As the lecturer explained the 14 points of Deming's outline for effective business planning and management, my attention was drawn to:
"Point 8: Drive fear from the workplace."
Deming's point is that a worker who is fearful of his or her work environment, co-workers, management or anything else will not be as productive, efficient, or teachable as one who is confident. In Deming's philosophy, it should be one of the manager's principal tasks to remove from the workplace anything that instills fear in a worker.
The third message I found was one I had read many times before, but the meaning of which I had not fully appreciated: I John 4:14,
"There is no fear in love, but perfect love casts out fear."
While it is true that God's love helps allay the fears in our own hearts, the real meaning of this passage is, I believe, that the perfection of love in ourselves requires that we drive fear out of the hearts of those people that we are responsible for: our families, our employees, our friends and co-workers, anyone to whom we wish to convey our love. Eliminating fear is an active role, not a passive one, in our lives.

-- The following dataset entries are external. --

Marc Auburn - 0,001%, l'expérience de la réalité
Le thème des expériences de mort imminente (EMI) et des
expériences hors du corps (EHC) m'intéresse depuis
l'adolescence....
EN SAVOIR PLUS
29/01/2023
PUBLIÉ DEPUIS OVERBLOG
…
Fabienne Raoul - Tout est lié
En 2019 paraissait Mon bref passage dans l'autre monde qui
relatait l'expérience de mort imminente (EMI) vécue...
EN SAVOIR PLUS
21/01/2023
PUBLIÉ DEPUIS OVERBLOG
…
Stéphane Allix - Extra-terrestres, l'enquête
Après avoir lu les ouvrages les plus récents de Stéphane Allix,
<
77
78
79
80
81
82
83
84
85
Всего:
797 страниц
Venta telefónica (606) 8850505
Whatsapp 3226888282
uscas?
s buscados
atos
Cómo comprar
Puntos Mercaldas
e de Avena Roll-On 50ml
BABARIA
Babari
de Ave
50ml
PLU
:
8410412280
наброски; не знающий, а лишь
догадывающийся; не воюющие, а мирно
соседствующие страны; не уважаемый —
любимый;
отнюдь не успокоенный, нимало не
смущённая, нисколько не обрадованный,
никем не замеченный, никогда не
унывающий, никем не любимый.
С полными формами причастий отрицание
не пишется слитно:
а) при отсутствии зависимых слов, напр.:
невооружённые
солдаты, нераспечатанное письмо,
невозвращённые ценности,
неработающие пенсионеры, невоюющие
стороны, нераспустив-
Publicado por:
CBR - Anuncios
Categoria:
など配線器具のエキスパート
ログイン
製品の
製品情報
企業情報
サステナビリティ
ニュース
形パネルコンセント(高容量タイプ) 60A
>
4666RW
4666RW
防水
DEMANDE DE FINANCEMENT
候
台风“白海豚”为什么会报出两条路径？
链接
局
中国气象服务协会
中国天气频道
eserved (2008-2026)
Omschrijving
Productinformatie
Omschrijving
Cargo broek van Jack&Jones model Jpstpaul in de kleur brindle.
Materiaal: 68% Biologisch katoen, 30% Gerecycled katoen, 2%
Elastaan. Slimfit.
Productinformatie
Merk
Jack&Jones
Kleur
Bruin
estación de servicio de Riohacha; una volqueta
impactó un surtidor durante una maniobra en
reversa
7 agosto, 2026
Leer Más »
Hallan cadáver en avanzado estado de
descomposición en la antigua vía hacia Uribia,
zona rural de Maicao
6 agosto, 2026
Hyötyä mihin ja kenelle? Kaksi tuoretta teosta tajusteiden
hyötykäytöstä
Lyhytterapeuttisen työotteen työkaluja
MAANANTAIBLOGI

I was still ten years from a correct diagnosis for my BEB. Every day was a struggle.
Each of us with BEB has experienced the fear of losing our eyesight permanently and of losing opportunities for work, play, and other activities that make us whole people. We fear not only the disease but the treatment: injections of BOTOX into the sensitive and painful areas of our bodies, our eyes; addiction to powerful drugs; and treatments whose effects we hardly understand. We fear the loss of family and other interpersonal relationships. We fear driving our cars into objects and groups of people with deadly effects.
What I am trying to do with my own contributions to this Forum is to reduce the level of fear that I sense in its contributors, and also its silent readers. I listen not only to what is said but what is unsaid, and I try to read between the lines for the pain that I know is there. What I know to be true is that the more we write and speak of what we are going through, the less our fears will control us.
Keep up the action. By offering your messages, you open yourselves to service and to healing. If you have never said a word here before, now is the time to do it. It will make you a better person, better even than you were before you ever heard of BEB. Do it!